If complex issues were solved easily, the question “Where is God in the storm?” would not recur again and again. This realization and the memory of Job is a good beginning point. God asked Job and Job responded “’Who is this that obscures my counsel without knowledge?’ Surely I spoke of things I did not understand, things too wonderful for me to know.’” Although usually denied, Job’s problem is nearly universal. We often think we know when we do not.
Comfort or fear accompanies the knowledge that the big rocks in God’s will cannot long be avoided. Because we live in the Ozarks it shouldn’t be too difficult for us to picture in our minds children playing beside a stream only a short distance below a spring at the pinnacle of the ridge where it began. There among the rocks and the trees the water bubbles forth from the ground with the single intention of going its way down the side of the ridge and emptying into the river many miles away. The stream with the help of the little spring strives to find the shortest path to its goal; the river.
The little children playing along the banks of this little stream have another idea in mind however. They find that they can divert the stream and get great fun out of damming it up with stones and earth. But not one of them ever succeeds in preventing the water from reaching the river at last. It always manages to find a crack in their earthworks or a way to skirt the edge.
We, like these little children, cannot prevent the water, the stream of the will of God, from reaching the river of His destination.
Disaster, sorrow and confusion are temporary even when they feel eternal. It is ultimately impossible to prevent the success of the big rocks in God’s will. Evil may defeat good, temporarily. Natural disasters may mar the perfection of God’s creation, temporarily. The stream of God’s ultimate will can be diverted, temporarily.
What is God’s will? Three verses in the Bible make it crystal clear. God says through the prophet Jeremiah “For I know the plans I have for you,” declares the LORD, “plans to prosper you and not to harm you, plans to give you hope and a future.” Matthew records Jesus saying, “Which of you, if his son asks for bread, will give him a stone? Or if he asks for a fish, will give him a snake? If you, then, though you are evil, know how to give good gifts to your children, how much more will your Father in heaven give good gifts to those who ask him!” Finally, John summarizes the purpose and will of the Son of God when he records Jesus saying, “The thief [i.e.
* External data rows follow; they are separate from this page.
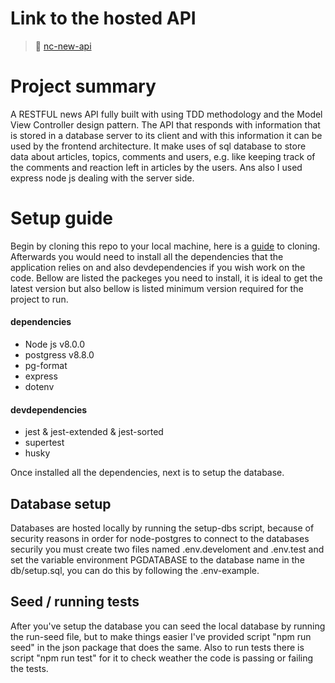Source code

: # Link to the hosted API
>🚀 [nc-new-api](nc-news-api.up.railway.app)

# Project summary
A RESTFUL news API fully built with using TDD methodology and the Model View Controller design pattern. The API that responds with information that is stored in a database server to its client and with this information it can be used by the frontend architecture. It make uses of sql database to store data about articles, topics, comments and users, e.g. like keeping track of the comments and reaction left in articles by the users. Ans also I used express node js dealing with the server side.


# Setup guide 
Begin by cloning this repo to your local machine, here is a [guide](https://github.com/git-guides/git-clone) to cloning. Afterwards you would need to install all the dependencies that the application relies on and also devdependencies if you wish work on the code. Bellow are listed the packeges you need to install, it is ideal to get the latest version but also bellow is listed minimum version required for the project to run.
#### dependencies
* Node js v8.0.0
* postgress v8.8.0
* pg-format
* express
* dotenv
#### devdependencies
* jest & jest-extended & jest-sorted
* supertest
* husky

Once installed all the dependencies, next is to setup the database.

##  Database setup 
Databases are hosted locally by running the setup-dbs script, because of security reasons in order for node-postgres to connect to the databases securily you must create two files named .env.develoment and .env.test and set the variable environment PGDATABASE to the database name in the db/setup.sql, you can do this by following the .env-example.
## Seed / running tests
After you've setup the database you can seed the local database by running the run-seed file, but to make things easier I've provided script "npm run seed" in the json package that does the same. Also to run tests there is script "npm run test" for it to check weather the code is passing or failing the tests.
Satan] comes only to steal and kill and destroy; I have come that they may have life, and have it to the full.” God’s will is always good!
Not seeing everything, good and bad, as God’s will has its detractors. It is said sometimes that tragedies bring comfort, create noble qualities, or are necessary. While it may make it easier in the moment to bear a thing if it is believed to be God’s will, taking refuge in a lie is akin to taking refuge in a flimsy plywood storm shelter rather than one made of stone. It will let you down when it is needed most.
Tragedy doesn’t create noble qualities such as courage, it reveals them. Similarly, if tragedy is essential because of the qualities evoked, it would mean God needs evil to produce good. Those same qualities may be revealed as a response to goodness.
We live in a fallen world that moves slowly toward restoration in its relationship with the Creator. Events and people may divert the stream of God’s ultimate good will for a time. Nevertheless, over time and space the stream of God’s justice, mercy, and salvation will arrive at the destination of God’s choice. Those who yearn for these gifts from God, like the stream, must persevere through diversions and obstacles. Faith in God through Jesus Christ will carry the Christ follower to blessing.
Where was God in Joplin, Moore, and other disasters and catastrophes? He walked beside those in pain and sorrow as well as through those grateful for what was left. No one was ever alone or forgotten. He gave wisdom, strength and hope through person after person in order to guide us to blessing in spite of Satan’s attempts to keep God’s goodness from us.